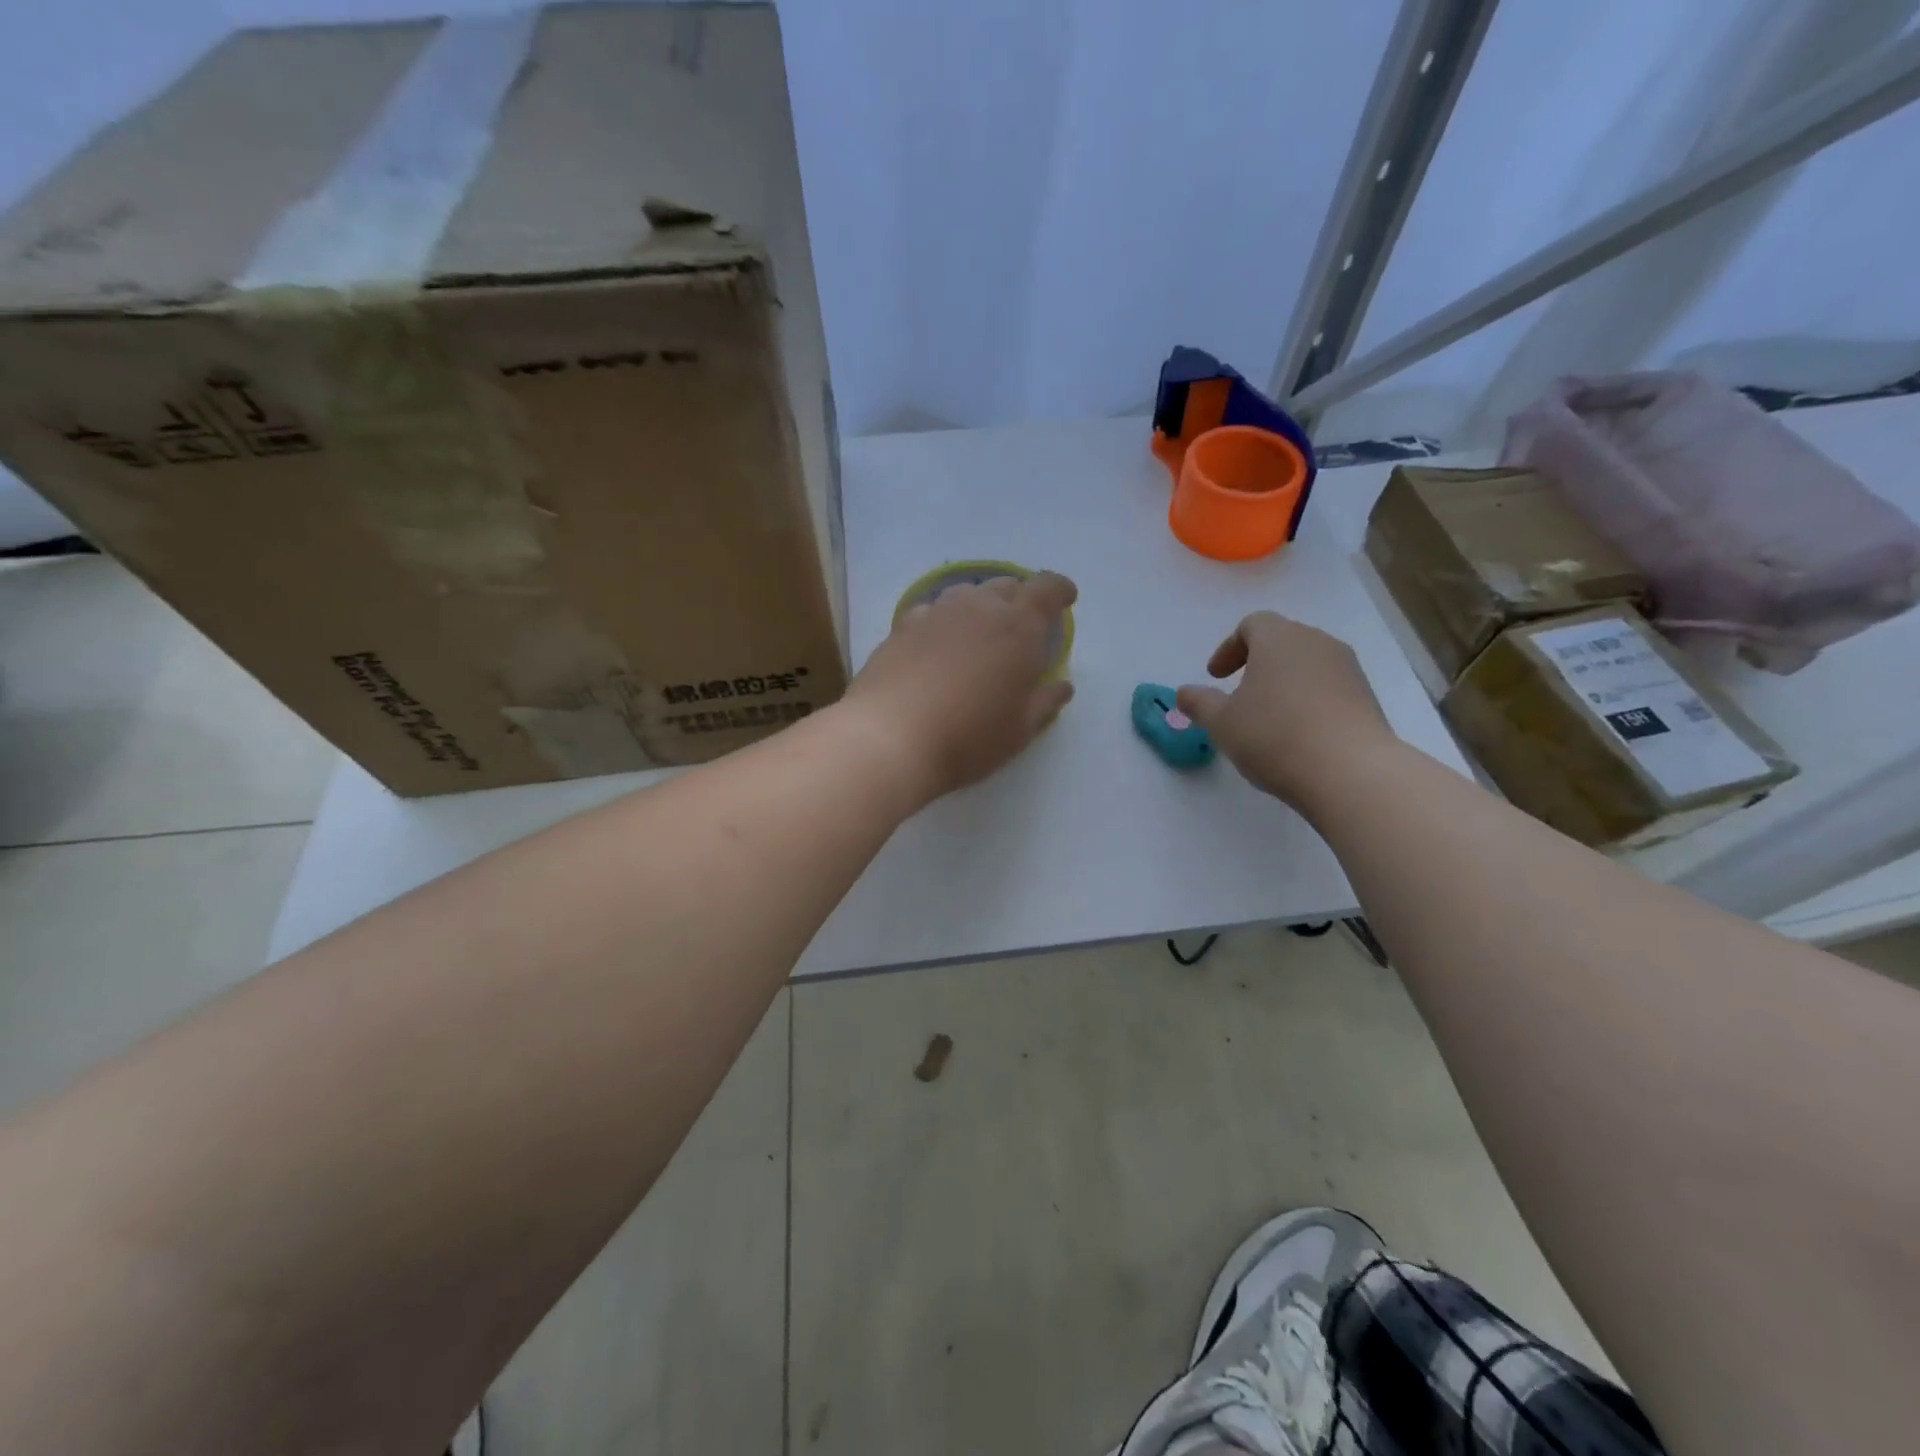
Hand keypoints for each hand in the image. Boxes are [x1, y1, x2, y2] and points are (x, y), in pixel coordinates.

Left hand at [839, 570, 1077, 808]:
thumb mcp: (1019, 731)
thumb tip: (1062, 686)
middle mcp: (979, 608)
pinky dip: (944, 621)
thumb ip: (1045, 703)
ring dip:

#####

### Task statement
Counting only lines that contain the word "hand", state how many appear in the entries, and add nothing.

### Answer box
2